• [TASK PROMPT]: Tally up the lines below with "nose" in them. Answer with the number only.

• [PROVIDED RECORDS]:
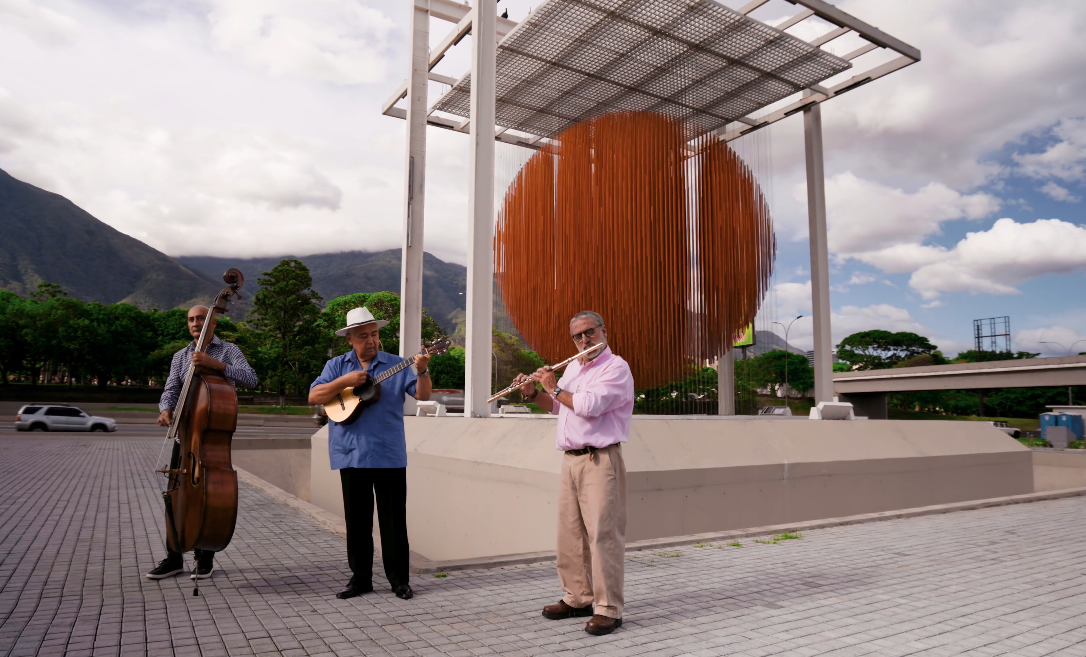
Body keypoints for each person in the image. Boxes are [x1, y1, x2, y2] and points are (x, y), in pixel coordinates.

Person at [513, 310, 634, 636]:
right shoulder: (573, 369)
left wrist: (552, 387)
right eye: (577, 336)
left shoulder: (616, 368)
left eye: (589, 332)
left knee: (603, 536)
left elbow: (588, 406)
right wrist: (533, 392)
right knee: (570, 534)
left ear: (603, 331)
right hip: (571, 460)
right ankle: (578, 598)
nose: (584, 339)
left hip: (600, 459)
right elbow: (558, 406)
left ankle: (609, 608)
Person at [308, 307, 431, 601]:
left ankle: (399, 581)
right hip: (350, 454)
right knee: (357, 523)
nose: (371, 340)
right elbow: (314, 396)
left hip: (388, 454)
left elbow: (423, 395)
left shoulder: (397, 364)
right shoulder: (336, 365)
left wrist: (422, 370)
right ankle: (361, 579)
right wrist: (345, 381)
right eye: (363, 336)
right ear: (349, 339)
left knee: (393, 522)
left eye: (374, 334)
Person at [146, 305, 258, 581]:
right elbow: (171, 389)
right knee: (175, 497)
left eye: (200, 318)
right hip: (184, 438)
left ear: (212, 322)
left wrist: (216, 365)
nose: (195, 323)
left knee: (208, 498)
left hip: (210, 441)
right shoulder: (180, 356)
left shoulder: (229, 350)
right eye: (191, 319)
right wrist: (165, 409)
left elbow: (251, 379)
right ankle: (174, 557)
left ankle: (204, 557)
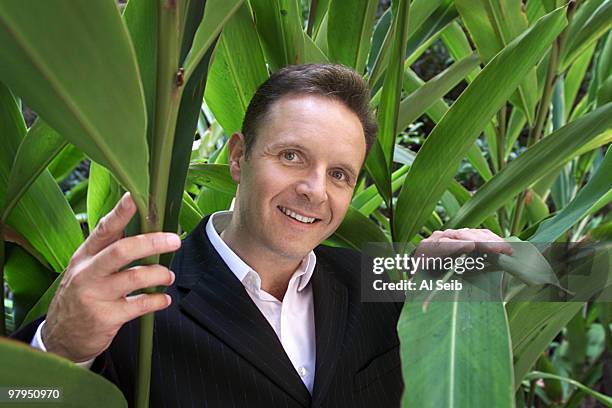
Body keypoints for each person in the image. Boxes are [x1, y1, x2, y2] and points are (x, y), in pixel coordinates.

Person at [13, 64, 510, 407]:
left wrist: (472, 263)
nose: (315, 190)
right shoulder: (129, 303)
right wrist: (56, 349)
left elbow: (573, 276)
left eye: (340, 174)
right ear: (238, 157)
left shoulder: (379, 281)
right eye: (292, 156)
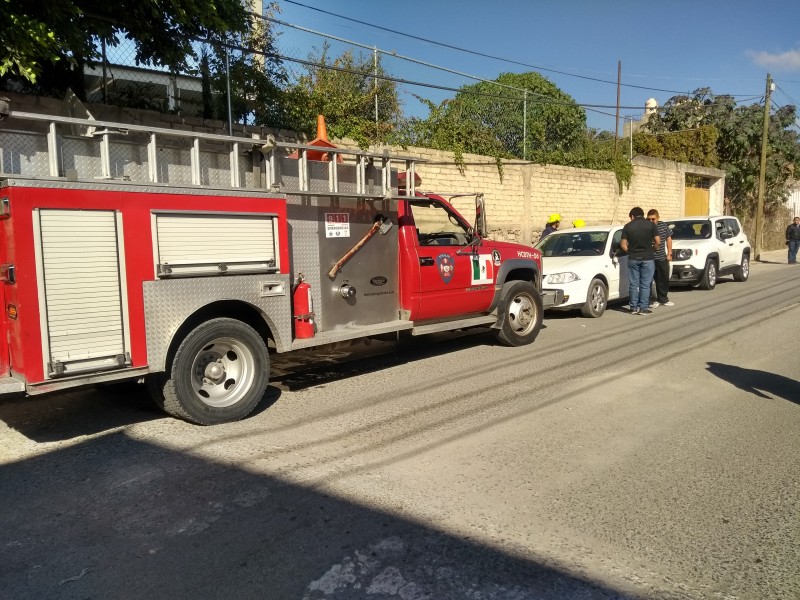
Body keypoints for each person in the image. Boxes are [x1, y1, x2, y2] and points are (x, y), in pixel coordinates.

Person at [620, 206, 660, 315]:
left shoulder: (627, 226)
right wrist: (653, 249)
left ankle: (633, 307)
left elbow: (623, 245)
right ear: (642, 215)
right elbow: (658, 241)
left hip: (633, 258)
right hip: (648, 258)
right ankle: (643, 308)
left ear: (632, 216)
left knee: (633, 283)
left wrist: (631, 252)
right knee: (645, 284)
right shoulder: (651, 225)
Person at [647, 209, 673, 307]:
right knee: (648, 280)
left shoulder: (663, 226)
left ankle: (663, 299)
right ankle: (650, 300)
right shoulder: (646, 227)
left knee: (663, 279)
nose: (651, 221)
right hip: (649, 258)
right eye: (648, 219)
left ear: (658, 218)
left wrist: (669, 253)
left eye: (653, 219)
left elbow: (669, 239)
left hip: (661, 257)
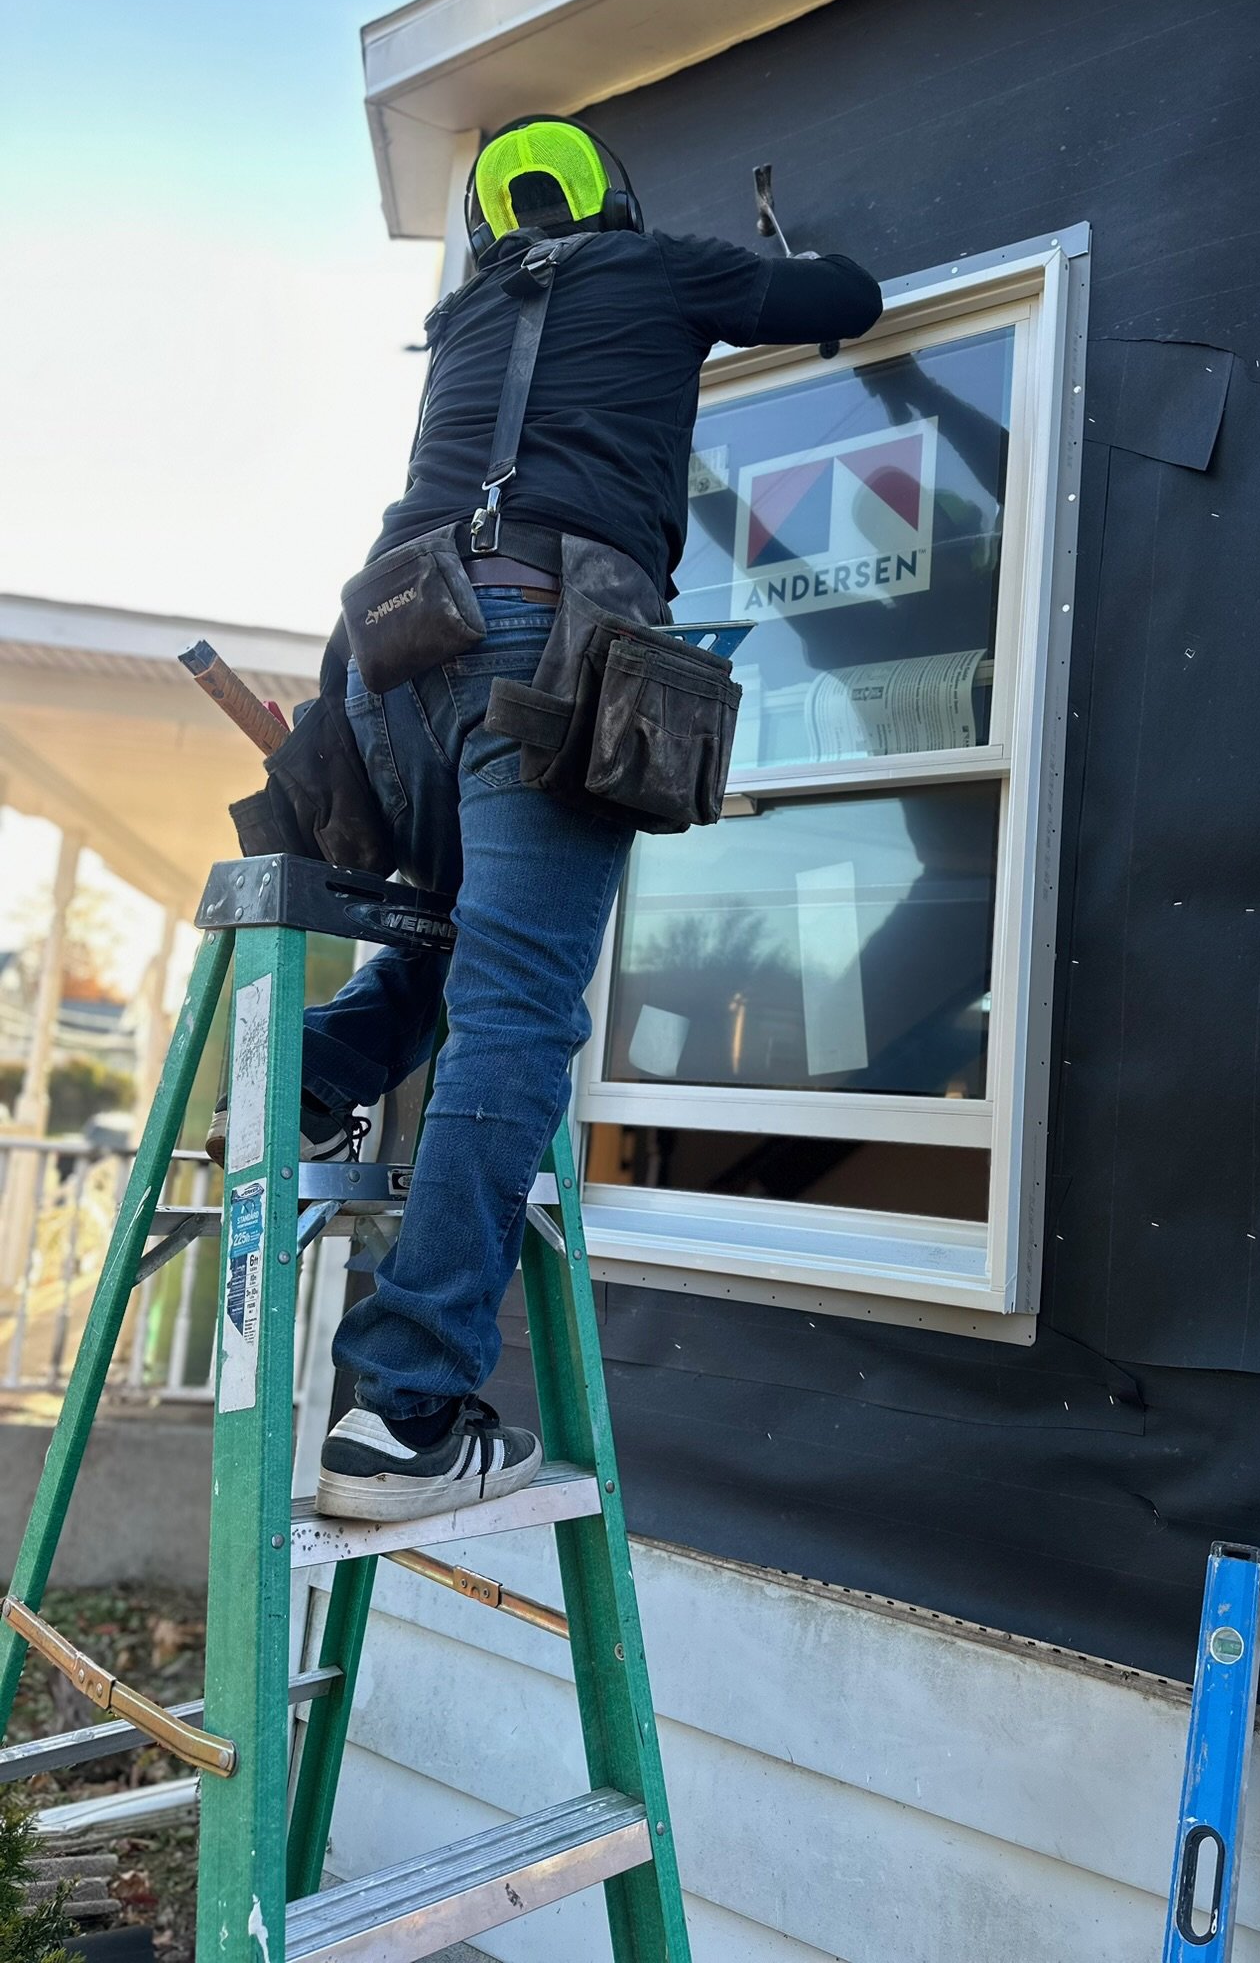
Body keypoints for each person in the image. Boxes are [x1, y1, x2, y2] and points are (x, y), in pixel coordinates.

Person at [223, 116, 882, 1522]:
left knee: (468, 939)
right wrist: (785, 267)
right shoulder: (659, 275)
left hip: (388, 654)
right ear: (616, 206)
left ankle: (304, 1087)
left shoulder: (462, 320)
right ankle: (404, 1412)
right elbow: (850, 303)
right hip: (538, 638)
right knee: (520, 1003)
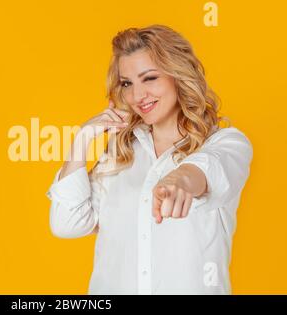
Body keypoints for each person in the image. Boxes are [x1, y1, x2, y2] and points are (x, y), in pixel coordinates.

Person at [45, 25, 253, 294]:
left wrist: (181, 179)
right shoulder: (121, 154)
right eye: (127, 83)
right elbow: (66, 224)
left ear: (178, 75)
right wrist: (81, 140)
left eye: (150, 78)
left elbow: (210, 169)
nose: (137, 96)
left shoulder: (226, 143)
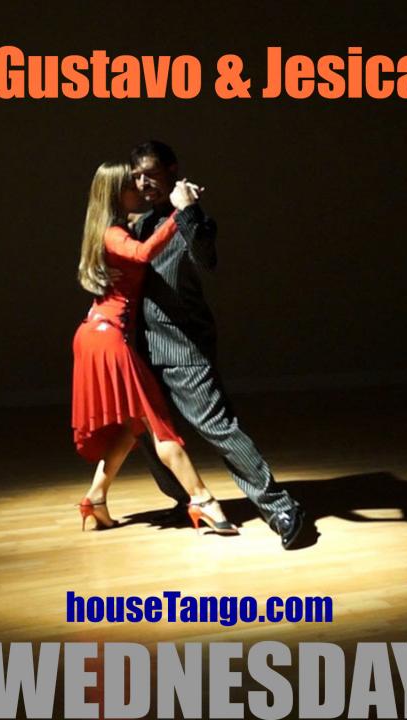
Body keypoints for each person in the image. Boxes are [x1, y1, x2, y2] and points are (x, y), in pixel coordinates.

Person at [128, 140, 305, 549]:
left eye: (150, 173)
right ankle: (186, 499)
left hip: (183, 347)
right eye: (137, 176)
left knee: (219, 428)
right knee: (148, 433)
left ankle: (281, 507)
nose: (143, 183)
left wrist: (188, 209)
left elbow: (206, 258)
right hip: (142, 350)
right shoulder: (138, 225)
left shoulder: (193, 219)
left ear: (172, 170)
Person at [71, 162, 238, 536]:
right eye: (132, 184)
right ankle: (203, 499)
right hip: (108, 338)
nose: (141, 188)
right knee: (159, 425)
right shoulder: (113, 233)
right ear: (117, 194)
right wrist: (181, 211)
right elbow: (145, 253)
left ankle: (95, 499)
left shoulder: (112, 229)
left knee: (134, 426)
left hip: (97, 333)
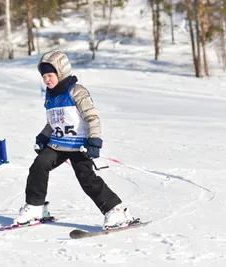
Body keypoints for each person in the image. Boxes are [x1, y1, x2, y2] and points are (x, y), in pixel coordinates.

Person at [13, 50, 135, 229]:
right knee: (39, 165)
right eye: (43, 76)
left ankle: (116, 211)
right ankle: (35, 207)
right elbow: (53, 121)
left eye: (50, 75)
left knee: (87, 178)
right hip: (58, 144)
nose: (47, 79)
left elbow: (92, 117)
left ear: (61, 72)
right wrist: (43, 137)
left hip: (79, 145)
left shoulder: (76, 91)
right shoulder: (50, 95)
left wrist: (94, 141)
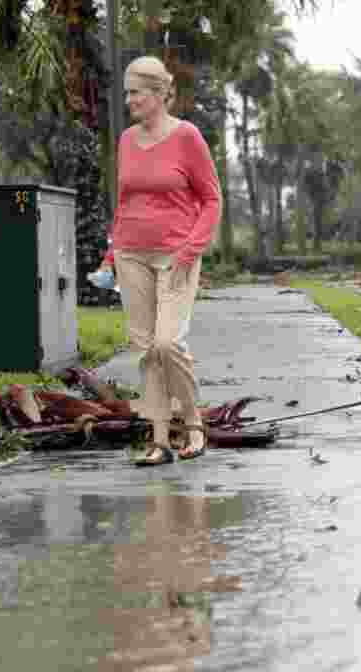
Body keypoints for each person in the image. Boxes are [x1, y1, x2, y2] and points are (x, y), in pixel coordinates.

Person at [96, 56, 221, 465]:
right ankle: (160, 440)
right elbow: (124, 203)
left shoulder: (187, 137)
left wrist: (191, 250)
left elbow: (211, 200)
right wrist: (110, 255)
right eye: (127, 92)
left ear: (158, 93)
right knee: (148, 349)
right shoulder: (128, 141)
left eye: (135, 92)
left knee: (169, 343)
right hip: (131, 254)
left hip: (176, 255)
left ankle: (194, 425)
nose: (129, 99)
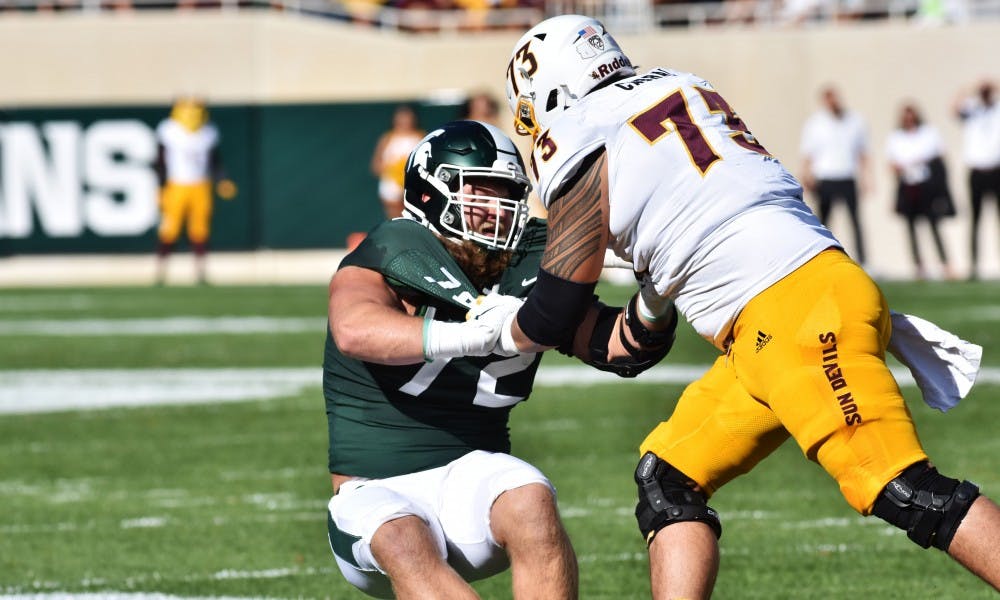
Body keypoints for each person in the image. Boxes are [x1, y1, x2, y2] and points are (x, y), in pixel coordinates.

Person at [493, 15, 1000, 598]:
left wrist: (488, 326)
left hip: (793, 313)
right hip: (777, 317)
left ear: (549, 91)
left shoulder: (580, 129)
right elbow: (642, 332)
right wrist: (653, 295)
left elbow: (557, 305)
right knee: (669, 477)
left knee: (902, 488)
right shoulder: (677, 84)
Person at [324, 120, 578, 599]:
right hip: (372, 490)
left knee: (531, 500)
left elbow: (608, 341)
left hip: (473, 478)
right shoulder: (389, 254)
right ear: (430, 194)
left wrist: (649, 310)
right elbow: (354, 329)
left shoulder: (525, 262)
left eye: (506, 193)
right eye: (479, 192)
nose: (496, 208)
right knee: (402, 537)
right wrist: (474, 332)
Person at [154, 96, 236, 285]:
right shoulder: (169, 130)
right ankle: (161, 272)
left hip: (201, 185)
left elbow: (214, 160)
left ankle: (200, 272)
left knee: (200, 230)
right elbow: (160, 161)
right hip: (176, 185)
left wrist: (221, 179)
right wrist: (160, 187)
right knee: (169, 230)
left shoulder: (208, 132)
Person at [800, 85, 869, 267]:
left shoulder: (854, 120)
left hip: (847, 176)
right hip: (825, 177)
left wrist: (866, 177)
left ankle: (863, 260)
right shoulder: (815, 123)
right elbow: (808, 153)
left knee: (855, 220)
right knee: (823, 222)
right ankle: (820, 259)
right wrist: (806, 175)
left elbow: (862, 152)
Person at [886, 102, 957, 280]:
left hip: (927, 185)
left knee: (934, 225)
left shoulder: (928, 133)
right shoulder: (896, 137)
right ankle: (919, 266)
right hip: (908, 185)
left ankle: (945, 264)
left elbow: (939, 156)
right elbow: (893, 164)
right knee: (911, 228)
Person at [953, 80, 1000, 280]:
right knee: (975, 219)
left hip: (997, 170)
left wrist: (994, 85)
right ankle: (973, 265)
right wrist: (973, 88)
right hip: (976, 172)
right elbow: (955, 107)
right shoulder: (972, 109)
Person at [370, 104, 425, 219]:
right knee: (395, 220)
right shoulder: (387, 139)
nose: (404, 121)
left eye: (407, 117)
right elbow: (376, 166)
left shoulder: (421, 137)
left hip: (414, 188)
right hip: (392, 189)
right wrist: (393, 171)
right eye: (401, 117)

• [TASK SOLUTION]: 12